**WORK ORDER:** According to the article on the deep-sea bacterium, what organism is used to produce carbonic anhydrase in a laboratory?

**EXCERPT:**
Photo courtesy of the University of FloridaCarbon dioxide, a major contributor to the buildup of atmospheric greenhouse gases, can be captured and neutralized in a process known as sequestration. Most atmospheric carbon dioxide is produced from fossil fuel combustion, a waste known as flue gas. But converting the carbon dioxide into a harmless compound requires a durable, heat-tolerant enzyme. That’s where the bacterium studied by University of Florida Health researchers comes into play. The bacterium–Thiomicrospira crunogena–produces carbonic anhydrase, an enzyme that helps remove carbon dioxide in organisms.
So what makes the deep-sea bacterium so attractive? It lives near hydrothermal vents, so the enzyme it produces is accustomed to high temperatures. That’s exactly what’s needed for the enzyme to work during the process of reducing industrial carbon dioxide, said Robert McKenna, PhD, a professor of biochemistry and molecular biology in the UF College of Medicine, a part of UF Health.
“This little critter has evolved to deal with those extreme temperature and pressure problems. It has already adapted to some of the conditions it would face in an industrial setting,” he said.
The findings by the McKenna group, which included graduate research assistants Brian Mahon and Avni Bhatt, were published recently in the journals Acta Crystallographica D: Biological Crystallography and Chemical Engineering Science.
The chemistry of sequestering works this way: The enzyme, carbonic anhydrase, catalyzes a chemical reaction between carbon dioxide and water. The carbon dioxide interacts with the enzyme, converting the greenhouse gas into bicarbonate. The bicarbonate can then be further processed into products such as baking soda and chalk.
In an industrial setting, the UF researchers believe the carbonic anhydrase could be captured this way: The carbonic anhydrase would be immobilized with solvent inside a reactor vessel that serves as a large purification column. Flue gas would be passed through the solvent, with the carbonic anhydrase converting the carbon dioxide into bicarbonate.
Neutralizing industrial quantities of carbon dioxide can require a significant amount of carbonic anhydrase, so McKenna’s group found a way to produce the enzyme without repeatedly harvesting it from the sea floor. The enzyme can be produced in a laboratory using a genetically engineered version of the common E. coli bacteria. So far, the UF Health researchers have produced several milligrams of the carbonic anhydrase, though Bhatt said much larger quantities would be needed to neutralize carbon dioxide on an industrial scale.
That’s just one of the challenges researchers face before the enzyme could be put to use against carbon dioxide in real-world settings. While it has good heat tolerance, the enzyme studied by McKenna’s team isn’t particularly efficient.
“You want it to do the reaction faster and more efficiently,” Bhatt said. “The fact that it has such a high thermal stability makes it a good candidate for further study.”
Ideally, Bhatt said, more research will produce a variant of the enzyme that is both heat-tolerant and fast-acting enough that it can be used in industrial settings. Next, they want to study ways to increase the enzyme’s stability and longevity, which are important issues to be addressed before the enzyme could be put into widespread industrial use.
While carbonic anhydrase’s ability to neutralize carbon dioxide has been widely studied by McKenna and other scientists around the world for some time, finding the best enzyme and putting it to work in an efficient and affordable carbon sequestration system has been challenging. Still, McKenna said he is encouraged by the prospect of discoveries that could ultimately benefit the planet.
“It shows that it’s physically possible to take known enzymes such as carbonic anhydrase and utilize them to pull carbon dioxide out of flue gas,” he said.

**GIVEN ENTRIES:**
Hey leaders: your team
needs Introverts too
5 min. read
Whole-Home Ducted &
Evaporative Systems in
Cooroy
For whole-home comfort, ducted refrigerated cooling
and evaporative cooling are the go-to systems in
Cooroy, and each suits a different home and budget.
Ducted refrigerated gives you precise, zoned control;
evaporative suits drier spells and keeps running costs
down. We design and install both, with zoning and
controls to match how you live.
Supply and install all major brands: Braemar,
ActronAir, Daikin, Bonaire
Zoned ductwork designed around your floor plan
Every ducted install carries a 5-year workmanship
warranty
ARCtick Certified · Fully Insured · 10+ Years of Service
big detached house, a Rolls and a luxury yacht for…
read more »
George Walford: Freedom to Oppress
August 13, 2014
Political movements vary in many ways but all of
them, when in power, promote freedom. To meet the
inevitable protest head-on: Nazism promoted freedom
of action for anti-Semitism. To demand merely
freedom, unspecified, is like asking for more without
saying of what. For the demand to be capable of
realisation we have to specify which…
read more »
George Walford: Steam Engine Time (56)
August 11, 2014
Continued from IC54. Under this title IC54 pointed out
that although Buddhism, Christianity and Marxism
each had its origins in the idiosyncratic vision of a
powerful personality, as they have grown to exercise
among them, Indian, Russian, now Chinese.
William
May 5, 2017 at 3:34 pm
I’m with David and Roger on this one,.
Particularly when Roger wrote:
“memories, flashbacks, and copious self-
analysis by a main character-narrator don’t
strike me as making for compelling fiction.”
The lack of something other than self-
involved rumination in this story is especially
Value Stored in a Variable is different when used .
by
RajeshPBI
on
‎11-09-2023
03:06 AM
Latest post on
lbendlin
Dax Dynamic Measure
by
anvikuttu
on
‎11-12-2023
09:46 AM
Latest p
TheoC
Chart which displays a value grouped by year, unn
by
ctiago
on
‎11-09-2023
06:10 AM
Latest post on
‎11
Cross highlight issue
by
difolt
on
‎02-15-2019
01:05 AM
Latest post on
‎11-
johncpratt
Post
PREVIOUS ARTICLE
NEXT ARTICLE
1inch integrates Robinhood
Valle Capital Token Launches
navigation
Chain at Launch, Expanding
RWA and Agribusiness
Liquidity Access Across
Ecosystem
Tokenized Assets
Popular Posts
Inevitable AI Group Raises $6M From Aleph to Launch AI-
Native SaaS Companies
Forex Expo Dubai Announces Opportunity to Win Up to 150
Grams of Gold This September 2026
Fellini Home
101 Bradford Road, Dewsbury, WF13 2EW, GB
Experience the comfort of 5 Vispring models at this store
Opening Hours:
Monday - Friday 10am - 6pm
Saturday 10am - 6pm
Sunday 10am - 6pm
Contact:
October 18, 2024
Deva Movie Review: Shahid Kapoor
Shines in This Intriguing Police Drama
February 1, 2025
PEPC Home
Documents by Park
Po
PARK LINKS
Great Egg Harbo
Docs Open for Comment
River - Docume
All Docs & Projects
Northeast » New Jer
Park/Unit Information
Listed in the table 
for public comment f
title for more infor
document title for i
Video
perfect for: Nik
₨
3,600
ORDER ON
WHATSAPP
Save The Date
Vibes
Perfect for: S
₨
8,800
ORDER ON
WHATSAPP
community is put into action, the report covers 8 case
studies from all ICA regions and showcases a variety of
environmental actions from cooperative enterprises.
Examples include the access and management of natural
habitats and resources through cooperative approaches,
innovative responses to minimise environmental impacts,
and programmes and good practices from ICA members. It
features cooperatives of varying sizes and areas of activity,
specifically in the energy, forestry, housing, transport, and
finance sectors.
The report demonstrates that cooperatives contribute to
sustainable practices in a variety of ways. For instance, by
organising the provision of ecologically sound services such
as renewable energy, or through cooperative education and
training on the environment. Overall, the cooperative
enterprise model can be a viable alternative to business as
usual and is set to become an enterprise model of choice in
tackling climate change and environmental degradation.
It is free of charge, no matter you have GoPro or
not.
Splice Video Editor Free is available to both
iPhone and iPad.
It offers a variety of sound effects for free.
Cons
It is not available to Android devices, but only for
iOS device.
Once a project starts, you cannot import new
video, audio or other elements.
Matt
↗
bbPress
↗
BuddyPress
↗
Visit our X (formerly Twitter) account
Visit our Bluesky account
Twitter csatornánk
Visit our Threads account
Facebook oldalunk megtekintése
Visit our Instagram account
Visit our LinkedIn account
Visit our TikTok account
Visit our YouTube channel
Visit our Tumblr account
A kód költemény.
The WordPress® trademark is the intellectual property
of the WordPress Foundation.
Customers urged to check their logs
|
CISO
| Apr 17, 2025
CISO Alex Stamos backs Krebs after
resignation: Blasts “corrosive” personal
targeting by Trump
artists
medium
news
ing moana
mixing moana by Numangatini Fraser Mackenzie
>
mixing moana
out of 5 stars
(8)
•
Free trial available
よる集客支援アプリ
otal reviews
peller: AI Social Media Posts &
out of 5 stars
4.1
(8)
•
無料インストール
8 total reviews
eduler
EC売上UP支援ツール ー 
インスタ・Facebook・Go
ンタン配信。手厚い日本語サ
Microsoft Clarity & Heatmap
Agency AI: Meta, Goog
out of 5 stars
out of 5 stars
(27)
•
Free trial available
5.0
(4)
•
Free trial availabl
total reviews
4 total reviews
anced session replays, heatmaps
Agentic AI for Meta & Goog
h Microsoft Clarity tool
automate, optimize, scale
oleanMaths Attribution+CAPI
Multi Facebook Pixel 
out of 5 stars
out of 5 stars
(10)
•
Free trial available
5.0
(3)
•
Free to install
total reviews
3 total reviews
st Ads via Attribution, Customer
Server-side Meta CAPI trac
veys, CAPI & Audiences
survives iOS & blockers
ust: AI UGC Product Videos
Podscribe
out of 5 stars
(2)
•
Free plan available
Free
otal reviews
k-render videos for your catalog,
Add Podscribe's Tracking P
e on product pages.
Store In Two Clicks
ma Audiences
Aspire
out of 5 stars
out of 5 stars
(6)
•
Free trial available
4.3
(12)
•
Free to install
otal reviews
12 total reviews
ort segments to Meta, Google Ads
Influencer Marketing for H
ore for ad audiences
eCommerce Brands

**ANSWER:** A genetically engineered version of the common E. coli bacteria.